──────── Source text ────────

Maha looks down, pausing to collect herself, then she tells us slowly that in July 2005, a political party that was running in the election set up a campaign office on the street directly behind their house. Maha’s mother, who was a widow by then, was still living with the family, but Auntie Lina was already dead. In the run-up to the election, a bomb exploded at the office. Maha and the family were at home, and the force of the blast shattered all their windows and caused the air conditioner to fly from its post and across the room to smash against the next wall. All the cupboards flew open and the contents tumbled out onto the floor. The family ran out of the house and over to the next street to see what had happened. Maha saw the severed arm and head of the suicide bomber on the ground. Maha shakes her head sharply, as if she is trying to dislodge the memory from her mind.
They went back home through the fog of dust created by the explosion. The next day Maha’s mother took ill. It was summer and very hot, and again nothing was working. Of course, the air conditioner had been broken in the blast, but it was useless anyway because there was no electricity. Maha’s mother was too ill to get upstairs to sleep on the roof, and so Maha stayed inside with her, spraying water on her face periodically to cool her down. She died a few days later of unknown causes. They all believe that the shock of the attack was what killed her. In the photographs Farah took in 2003, Maha’s mother looks healthy for her age, with no hint of illness.
“This is usual in war,” says Amal. “Maha says that the daughter of a friend of theirs got diabetes when a bomb went off at her school.”
“Is that possible?” I ask. “Medically, I mean.”
Amal shrugs, “It happened.”
I am lost in my thoug
hts as the conversation continues in Arabic, until I notice that Amal has her arm around Maha who is crying into her palms.
“What’s wrong?” I ask.
“She is worried because we told her that the whole family thinks she should talk to a lawyer while she is here,” Amal explains. “We want to find out if there is any way she can apply for the family to come to England. They have to get out of Iraq. But she doesn’t want to move here and become a refugee. She just wants to stay in Baghdad and for everything to get better.”
Reeta leaves the room, taking a few plates with her, but I see she’s holding back her own tears. Reeta misses Baghdad already; the idea of leaving forever is tormenting her. Every time the subject comes up, and it does every few hours, she bursts into tears. Even though Iraq is in such anarchy, the British government and many other Western countries regard the country as “free” since it has held democratic elections. It is more difficult now to apply as a refugee than it was during the years of Saddam’s dictatorship.

────────

Exercise requirements
Please return, word for word, the part of the passage on Maha's family that opens with the words containing "They went back" and closes with "hint of illness.". The listing isn't needed for any of this work.

──────── Material supplied ────────

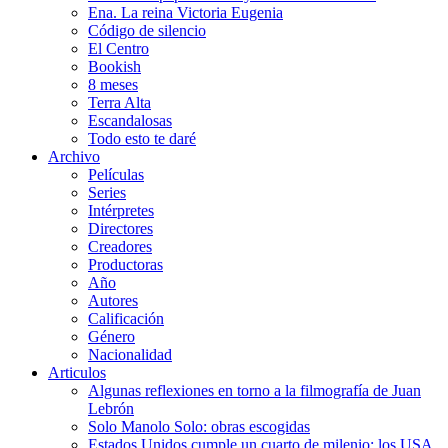
Ena. La reina Victoria Eugenia
Código de silencio
El Centro
Bookish
8 meses
Terra Alta
Escandalosas
Todo esto te daré
Archivo
Películas
Series
Intérpretes
Directores
Creadores
Productoras
Año
Autores
Calificación
Género
Nacionalidad
Articulos
Algunas reflexiones en torno a la filmografía de Juan
Lebrón
Solo Manolo Solo: obras escogidas
Estados Unidos cumple un cuarto de milenio: los USA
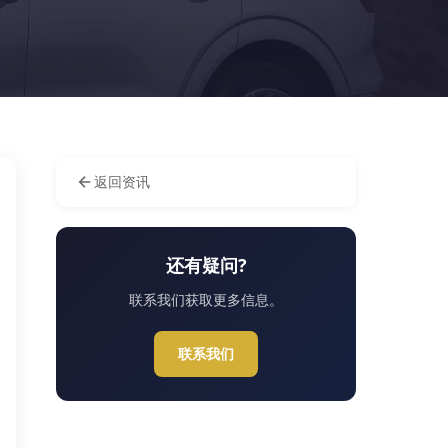
返回资讯
还有疑问?
联系我们获取更多信息。
联系我们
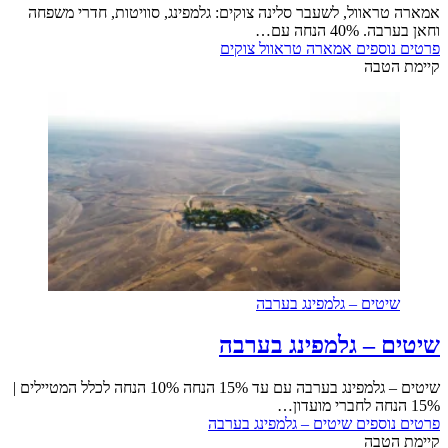
אמארה טראוול, לשעבר סלינה צוקים: גלמפינג, סוויטות, חדרי משפחה
וחאן בערבה. 40% הנחה עם…
פרטים נוספים
אמארה טראוול צוקים
קיימת הטבה
שיטים – גלמפינג בערבה
שיטים – גלמפינג בערבה
שיטים – גלמפינג בערבה עם עד 15% הנחה 10% הנחה לכלל המטיילים |
15% הנחה לחברי מועדון…
פרטים נוספים
שיטים – גלמפינג בערבה
קיימת הטבה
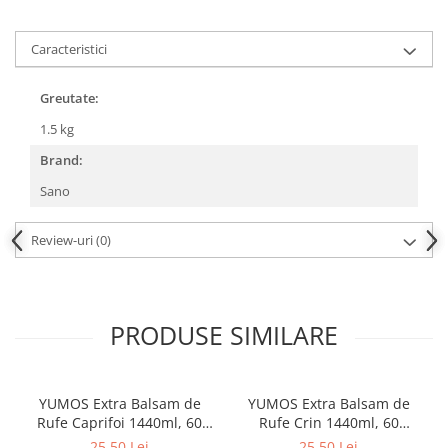
Caracteristici
Greutate:
1.5 kg
Brand:
Sano
Review-uri
(0)
PRODUSE SIMILARE
YUMOS Extra Balsam de
YUMOS Extra Balsam de
Rufe Caprifoi 1440ml, 60
Rufe Crin 1440ml, 60
spalari
spalari
25,50 Lei
25,50 Lei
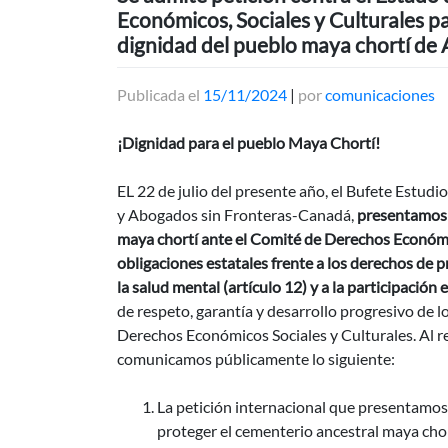
Económicos, Sociales y Culturales pa
dignidad del pueblo maya chortí de
Publicada el
15/11/2024
|
por
comunicaciones
¡Dignidad para el pueblo Maya Chortí!
EL 22 de julio del presente año, el Bufete Es
y Abogados sin Fronteras-Canadá,
presentamos 
maya chortí ante el Comité de Derechos Económic
obligaciones estatales frente a los derechos de pro
la salud mental (artículo 12) y a la participación e
de respeto, garantía y desarrollo progresivo de l
Derechos Económicos Sociales y Culturales. Al r
comunicamos públicamente lo siguiente:
La petición internacional que presentamos
proteger el cementerio ancestral maya cho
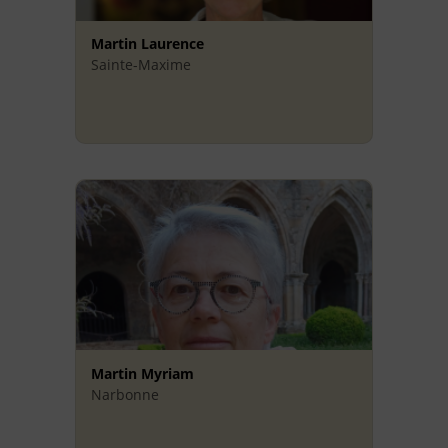
Martin Laurence
Sainte-Maxime
Martin Myriam
Narbonne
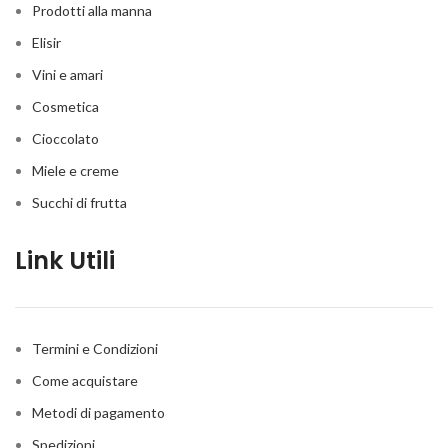
Prodotti alla manna
Elisir
Vini e amari
Cosmetica
Cioccolato
Miele e creme
Succhi di frutta
Link Utili
Termini e Condizioni
Come acquistare
Metodi di pagamento
Spedizioni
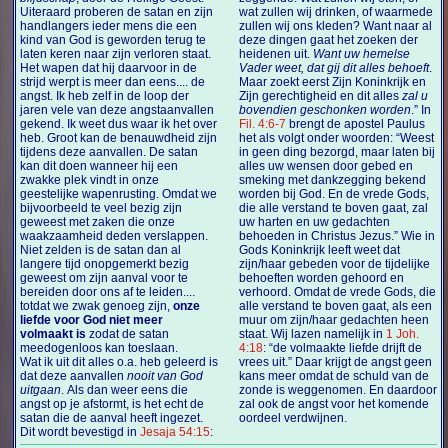
Uiteraard proberen de satan en zijn
wat zullen wij drinken, of waarmede
handlangers ieder mens die een
zullen wij ons kleden? Want naar al
kind van God is geworden terug te
deze dingen gaat het zoeken der
laten keren naar zijn verloren staat.
heidenen uit.
Want uw hemelse
Het wapen dat hij daarvoor in de
Vader weet, dat gij dit alles behoeft
.
strijd werpt is meer dan eens.... de
Maar zoekt eerst Zijn Koninkrijk en
angst. Ik heb zelf in de loop der
Zijn gerechtigheid en dit alles
zal u
jaren vele van deze angstaanvallen
bovendien geschonken worden
.” In
gekend. Ik weet dus waar ik het over
Fil. 4:6-7
brengt de apostel Paulus
heb. Groot kan de benauwdheid zijn
het als volgt onder woorden: “Weest
tijdens deze aanvallen. De satan
in geen ding bezorgd, maar laten bij
kan dit doen wanneer hij een
alles uw wensen door gebed en
zwakke plek vindt in onze
smeking met dankzegging bekend
geestelijke wapenrusting. Omdat we
worden bij God. En de vrede Gods,
bijvoorbeeld te veel bezig zijn
die alle verstand te boven gaat, zal
geweest met zaken die onze
uw harten en uw gedachten
waakzaamheid deden verslappen.
behoeden in Christus Jezus.” Wie in
Niet zelden is de satan dan al
Gods Koninkrijk leeft weet dat
langere tijd onopgemerkt bezig
zijn/haar gebeden voor de tijdelijke
geweest om zijn aanval voor te
behoeften worden gehoord en
bereiden door ons af te leiden....
verhoord. Omdat de vrede Gods, die
totdat we zwak genoeg zijn,
onze
alle verstand te boven gaat, als een
liefde voor God niet meer
muur om zijn/haar gedachten heen
volmaakt is
zodat de satan
staat. Wij lazen namelijk in
1 Joh.
meedogenloos kan toeslaan.
4:18
: “de volmaakte liefde drijft de
Wat ik uit dit alles o.a. heb geleerd is
vrees uit.” Daar krijgt de angst geen
dat deze aanvallen
nooit van God
kans meer omdat de schuld van de
uitgaan
. Als dan weer eens die
zonde is weggenomen. En daardoor
angst op je afstormt, is het echt de
zal ook de angst voor het komende
satan die de aanval heeft ingezet.
oordeel verdwijnen.
Dit wordt bevestigd in
Jesaja 54:15
:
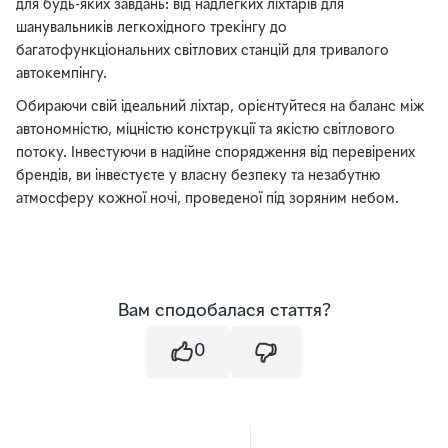
для будь-яких завдань: від надлегких ліхтарів для
шанувальників легкохідного трекінгу до
багатофункціональних світлових станцій для тривалого
автокемпінгу.
Обираючи свій ідеальний ліхтар, орієнтуйтеся на баланс між
автономністю, міцністю конструкції та якістю світлового
потоку. Інвестуючи в надійне спорядження від перевірених
брендів, ви інвестуєте у власну безпеку та незабутню
атмосферу кожної ночі, проведеної під зоряним небом.
Вам сподобалася стаття?
0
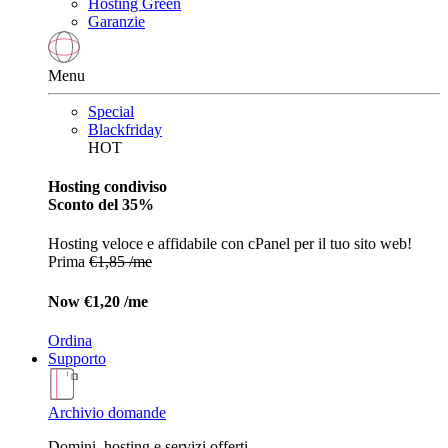
Hosting Green
Garanzie
Menu
Special
Blackfriday
HOT
Hosting condiviso
Sconto del 35%
Hosting veloce e affidabile con cPanel per il tuo sito web!
Prima
€1,85 /me
Now
€1,20 /me
Ordina
Supporto
Archivio domande
Domini, hosting e servizi offerti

────────

Answer section
They went back home through the fog of dust created by the explosion. The next day Maha’s mother took ill. It was summer and very hot, and again nothing was working. Of course, the air conditioner had been broken in the blast, but it was useless anyway because there was no electricity. Maha’s mother was too ill to get upstairs to sleep on the roof, and so Maha stayed inside with her, spraying water on her face periodically to cool her down. She died a few days later of unknown causes. They all believe that the shock of the attack was what killed her. In the photographs Farah took in 2003, Maha’s mother looks healthy for her age, with no hint of illness.